◆ Aufgabenstellung A ◆
Wie viel Stickstoff wird laut dem Text zum Kartoffelanbau im Ökolandbau pro Hektar gedüngt?

◆ Quelltext ◆
<<<<

Gerodet werden solle daher nie bei hoher Luftfeuchtigkeit oder Nieselregen, denn dann wird die Spore eingeschwemmt. „Wenn doch einmal eine Kiste vom Schauer erwischt wird, wird diese gekennzeichnet und extra gestellt. Hier kommt es immer zur Knollenfäule“, erzählt Carsten Niemann von seinen Erfahrungen. Der richtige Zeitpunkt der Ernte zähle also. Und dieser sei im konventionellen Anbau oft brutal auf ein bestimmtes Datum festgelegt. Ist der Kraut- und Knollenfäule gar nicht mehr beizukommen, wird auch im Ökolandbau ein Mittel eingesetzt: das umstrittene Kupfer. „Wenn man bedenkt, dass auf einem Schlag nur alle vier bis fünf Jahre Kartoffeln angebaut werden und 750 Gramm dieses natürlicherweise im Boden vorhandenen Stoffs pro Hektar erlaubt sind, sind die negativen Auswirkungen hier viel geringer als mit Chemie gegen die Fäule vorzugehen“, weiß Carsten Niemann.
Düngung
Im konventionellen Anbau werden 160 bis 200 Kilo Stickstoff pro Hektar gedüngt, im Ökolandbau etwa die Hälfte, also 80 bis 100 Kilo. „Diesen Unterschied schmeckt man“, betont Carsten Niemann. Aufgrund der mangelnden Qualität sei etwa in den vergangenen Jahren bei den Discountern der Absatz konventioneller Kartoffeln zurückgegangen und man habe in der Folge zunehmend auf Bio-Kartoffeln gesetzt.

>>>>

◆ Ausgelesene Einträge ◆
<<<<

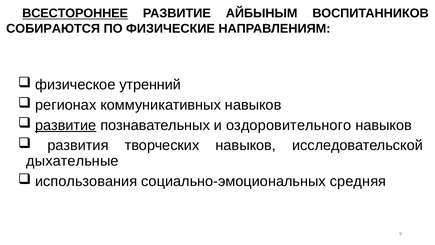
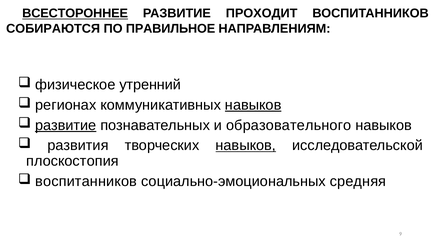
АЙБЫНЫМ: АЙБЫНЫМ -> ПРОХОДИТ
ФИЗИЧЕСКИЕ: ФИЗИЧЕСКИЕ -> ПРАВИЛЬНОЕ
навыков at (253, 105) underline: none -> present
оздоровительного: оздоровительного -> образовательного
навыков at (246, 145) underline: none -> present
дыхательные: дыхательные -> плоскостопия
использования at (86, 181): использования -> воспитанников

>>>>

◆ Aufgabenstellung B ◆
Stelle die Zeilen aller Einträge als nummerierte Liste dar und lass dabei Leerzeilen und die Bilder weg.

◆ Lösung A ◆
80 bis 100 Kilo pro Hektar.

◆ Lösung B ◆
1. АЙБЫНЫМ: АЙБЫНЫМ -> ПРОХОДИТ
2. ФИЗИЧЕСКИЕ: ФИЗИЧЕСКИЕ -> ПРАВИЛЬНОЕ
3. навыков at (253, 105) underline: none -> present
4. оздоровительного: оздоровительного -> образовательного
5. навыков at (246, 145) underline: none -> present
6. дыхательные: дыхательные -> плоскостопия
7. использования at (86, 181): использования -> воспитанников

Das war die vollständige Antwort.